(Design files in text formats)
++++++++++

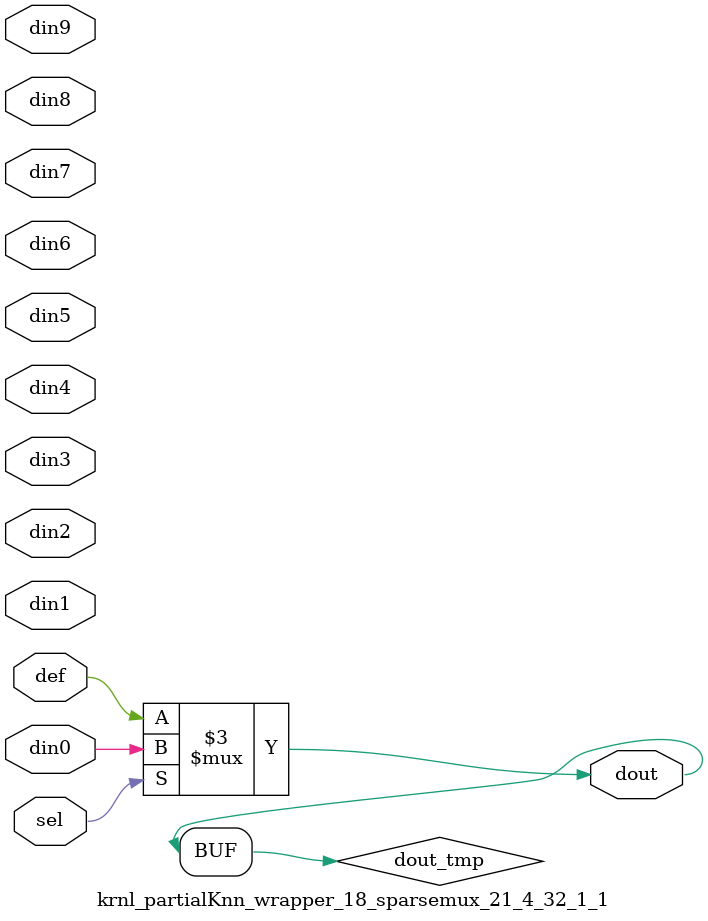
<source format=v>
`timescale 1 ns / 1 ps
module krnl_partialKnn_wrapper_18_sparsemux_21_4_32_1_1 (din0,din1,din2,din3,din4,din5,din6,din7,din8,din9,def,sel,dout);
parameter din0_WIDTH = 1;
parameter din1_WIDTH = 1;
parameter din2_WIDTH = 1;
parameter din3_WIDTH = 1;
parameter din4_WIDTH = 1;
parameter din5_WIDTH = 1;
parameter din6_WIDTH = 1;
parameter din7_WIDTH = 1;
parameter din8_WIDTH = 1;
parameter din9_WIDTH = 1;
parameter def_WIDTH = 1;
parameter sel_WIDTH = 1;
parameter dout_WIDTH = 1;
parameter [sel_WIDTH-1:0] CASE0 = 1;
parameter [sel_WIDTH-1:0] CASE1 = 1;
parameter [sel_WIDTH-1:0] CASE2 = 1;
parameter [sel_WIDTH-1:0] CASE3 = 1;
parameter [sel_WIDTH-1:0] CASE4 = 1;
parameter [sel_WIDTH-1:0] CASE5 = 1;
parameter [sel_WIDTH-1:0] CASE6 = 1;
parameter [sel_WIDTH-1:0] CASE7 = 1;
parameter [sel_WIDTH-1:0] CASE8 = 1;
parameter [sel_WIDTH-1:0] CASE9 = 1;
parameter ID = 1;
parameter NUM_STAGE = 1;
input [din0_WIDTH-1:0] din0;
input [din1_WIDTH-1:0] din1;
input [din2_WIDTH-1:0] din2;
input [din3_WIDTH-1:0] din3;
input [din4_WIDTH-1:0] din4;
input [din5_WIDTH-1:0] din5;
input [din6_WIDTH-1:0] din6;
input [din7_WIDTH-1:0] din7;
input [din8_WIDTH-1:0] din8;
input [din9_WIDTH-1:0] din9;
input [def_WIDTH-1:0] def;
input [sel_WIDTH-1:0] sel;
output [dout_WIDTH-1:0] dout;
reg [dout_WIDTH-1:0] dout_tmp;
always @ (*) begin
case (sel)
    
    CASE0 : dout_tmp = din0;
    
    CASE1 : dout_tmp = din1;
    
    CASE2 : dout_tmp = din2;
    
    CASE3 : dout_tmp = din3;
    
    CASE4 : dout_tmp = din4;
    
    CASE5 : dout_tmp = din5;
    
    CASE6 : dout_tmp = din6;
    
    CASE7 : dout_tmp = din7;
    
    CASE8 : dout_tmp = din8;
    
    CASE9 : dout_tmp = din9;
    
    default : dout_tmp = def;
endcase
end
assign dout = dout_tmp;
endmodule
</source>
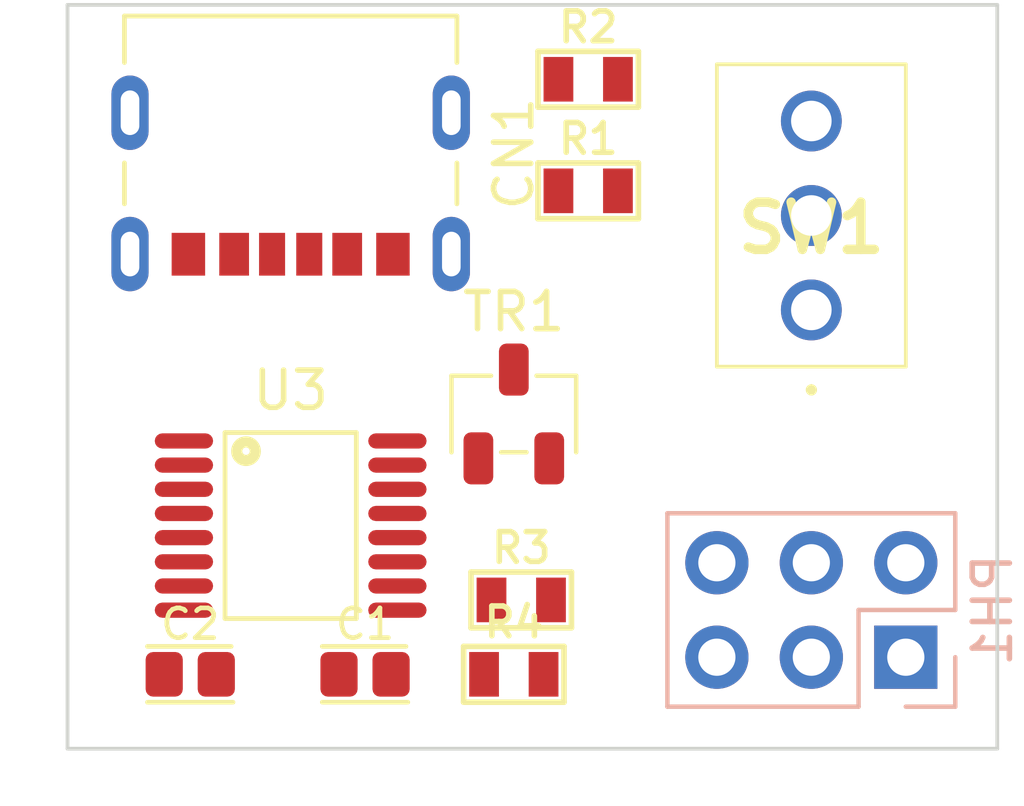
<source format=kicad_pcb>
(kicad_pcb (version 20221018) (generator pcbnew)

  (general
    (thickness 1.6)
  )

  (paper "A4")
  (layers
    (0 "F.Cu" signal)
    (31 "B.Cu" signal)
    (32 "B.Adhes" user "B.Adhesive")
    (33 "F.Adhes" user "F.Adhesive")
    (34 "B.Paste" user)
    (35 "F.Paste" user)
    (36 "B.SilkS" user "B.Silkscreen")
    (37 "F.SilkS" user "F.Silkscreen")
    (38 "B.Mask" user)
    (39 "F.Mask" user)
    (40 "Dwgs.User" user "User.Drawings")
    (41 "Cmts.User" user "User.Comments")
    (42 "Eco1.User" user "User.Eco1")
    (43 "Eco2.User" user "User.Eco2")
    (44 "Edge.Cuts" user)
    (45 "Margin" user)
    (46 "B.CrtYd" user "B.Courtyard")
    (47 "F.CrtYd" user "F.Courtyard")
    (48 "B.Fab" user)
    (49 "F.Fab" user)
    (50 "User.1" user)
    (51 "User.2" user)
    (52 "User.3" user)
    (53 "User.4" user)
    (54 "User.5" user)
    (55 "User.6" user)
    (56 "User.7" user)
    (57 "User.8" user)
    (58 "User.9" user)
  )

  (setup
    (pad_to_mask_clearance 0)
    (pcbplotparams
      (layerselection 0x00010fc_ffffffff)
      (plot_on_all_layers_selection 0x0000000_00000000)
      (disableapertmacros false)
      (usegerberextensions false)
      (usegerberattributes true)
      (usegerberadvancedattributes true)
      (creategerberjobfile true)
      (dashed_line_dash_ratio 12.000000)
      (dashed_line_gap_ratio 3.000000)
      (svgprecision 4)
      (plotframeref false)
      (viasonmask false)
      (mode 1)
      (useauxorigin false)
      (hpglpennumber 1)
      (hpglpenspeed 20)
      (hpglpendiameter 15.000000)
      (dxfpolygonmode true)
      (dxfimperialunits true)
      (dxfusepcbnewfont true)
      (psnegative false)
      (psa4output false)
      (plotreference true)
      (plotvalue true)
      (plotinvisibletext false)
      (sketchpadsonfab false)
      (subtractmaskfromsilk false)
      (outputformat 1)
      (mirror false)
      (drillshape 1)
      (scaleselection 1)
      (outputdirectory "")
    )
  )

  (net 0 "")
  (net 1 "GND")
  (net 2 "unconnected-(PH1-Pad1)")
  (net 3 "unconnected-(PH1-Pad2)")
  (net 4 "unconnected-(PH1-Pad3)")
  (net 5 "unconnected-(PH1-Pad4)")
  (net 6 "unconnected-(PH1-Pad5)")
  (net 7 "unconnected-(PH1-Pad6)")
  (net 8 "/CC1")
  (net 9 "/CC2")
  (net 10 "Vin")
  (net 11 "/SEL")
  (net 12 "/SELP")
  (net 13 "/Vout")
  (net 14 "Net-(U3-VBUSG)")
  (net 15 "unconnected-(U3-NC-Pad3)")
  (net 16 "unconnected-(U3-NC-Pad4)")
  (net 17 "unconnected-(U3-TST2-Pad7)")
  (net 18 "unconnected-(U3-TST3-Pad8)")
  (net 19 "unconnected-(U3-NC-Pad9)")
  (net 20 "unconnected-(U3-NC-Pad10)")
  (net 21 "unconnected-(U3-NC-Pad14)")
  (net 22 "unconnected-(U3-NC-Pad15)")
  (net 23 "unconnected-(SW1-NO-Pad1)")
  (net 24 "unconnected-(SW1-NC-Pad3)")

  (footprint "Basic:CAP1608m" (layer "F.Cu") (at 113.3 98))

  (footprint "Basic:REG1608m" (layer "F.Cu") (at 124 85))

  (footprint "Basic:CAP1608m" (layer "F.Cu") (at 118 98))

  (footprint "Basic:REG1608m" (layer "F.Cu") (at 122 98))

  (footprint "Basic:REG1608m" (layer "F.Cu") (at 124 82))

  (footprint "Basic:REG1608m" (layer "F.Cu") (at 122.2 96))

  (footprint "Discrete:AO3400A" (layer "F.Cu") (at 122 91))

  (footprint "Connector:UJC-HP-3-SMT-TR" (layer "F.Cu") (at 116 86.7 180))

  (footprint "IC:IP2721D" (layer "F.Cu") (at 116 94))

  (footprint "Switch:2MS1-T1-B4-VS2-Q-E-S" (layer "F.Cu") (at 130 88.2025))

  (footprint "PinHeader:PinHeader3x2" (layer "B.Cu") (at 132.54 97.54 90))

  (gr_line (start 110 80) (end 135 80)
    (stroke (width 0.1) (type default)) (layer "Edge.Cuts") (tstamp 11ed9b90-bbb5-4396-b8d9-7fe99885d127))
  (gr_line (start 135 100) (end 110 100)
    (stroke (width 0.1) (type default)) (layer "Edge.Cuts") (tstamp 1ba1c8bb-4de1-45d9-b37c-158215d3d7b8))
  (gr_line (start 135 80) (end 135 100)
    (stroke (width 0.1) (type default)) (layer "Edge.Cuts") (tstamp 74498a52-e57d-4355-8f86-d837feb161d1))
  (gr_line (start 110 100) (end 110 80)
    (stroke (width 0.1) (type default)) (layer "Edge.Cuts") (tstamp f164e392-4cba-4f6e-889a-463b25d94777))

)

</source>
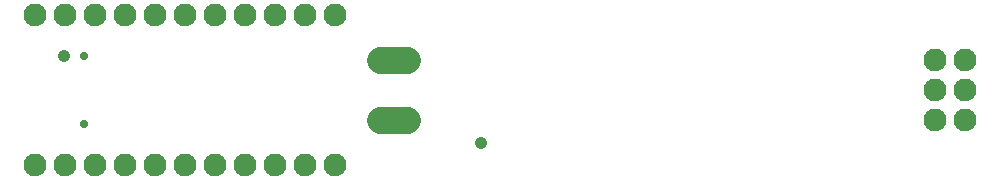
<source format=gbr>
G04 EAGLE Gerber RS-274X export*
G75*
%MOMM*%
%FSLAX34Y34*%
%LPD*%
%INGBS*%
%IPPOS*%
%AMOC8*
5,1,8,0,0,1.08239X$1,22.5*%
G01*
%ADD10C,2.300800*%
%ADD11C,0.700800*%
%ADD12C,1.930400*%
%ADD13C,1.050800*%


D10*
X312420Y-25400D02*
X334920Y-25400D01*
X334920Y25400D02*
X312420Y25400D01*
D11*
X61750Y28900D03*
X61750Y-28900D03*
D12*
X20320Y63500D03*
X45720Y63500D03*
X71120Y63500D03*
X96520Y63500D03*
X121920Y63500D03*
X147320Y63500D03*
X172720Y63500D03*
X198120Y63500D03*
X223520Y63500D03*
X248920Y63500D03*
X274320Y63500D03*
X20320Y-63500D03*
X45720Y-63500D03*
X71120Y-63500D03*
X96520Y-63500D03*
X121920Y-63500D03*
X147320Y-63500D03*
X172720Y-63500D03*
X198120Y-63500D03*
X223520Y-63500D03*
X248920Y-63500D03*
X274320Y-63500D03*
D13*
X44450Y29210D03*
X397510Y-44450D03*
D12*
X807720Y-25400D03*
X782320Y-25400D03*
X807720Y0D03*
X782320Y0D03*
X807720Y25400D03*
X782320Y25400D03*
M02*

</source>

++++++++++

**WHAT IS REQUIRED:** What you return must be the lines above that run from the line with "G04 EAGLE Gerber RS-274X export*" to the line with "X172720Y63500D03*", inclusive, each copied exactly.

**OUTPUT FOR THIS EXERCISE:**
G04 EAGLE Gerber RS-274X export*
G75*
%MOMM*%
%FSLAX34Y34*%
%LPD*%
%INGBS*%
%IPPOS*%
%AMOC8*
5,1,8,0,0,1.08239X$1,22.5*%
G01*
%ADD10C,2.300800*%
%ADD11C,0.700800*%
%ADD12C,1.930400*%
%ADD13C,1.050800*%


D10*
X312420Y-25400D02*
X334920Y-25400D01*
X334920Y25400D02*
X312420Y25400D01*
D11*
X61750Y28900D03*
X61750Y-28900D03*
D12*
X20320Y63500D03*
X45720Y63500D03*
X71120Y63500D03*
X96520Y63500D03*
X121920Y63500D03*
X147320Y63500D03*
X172720Y63500D03*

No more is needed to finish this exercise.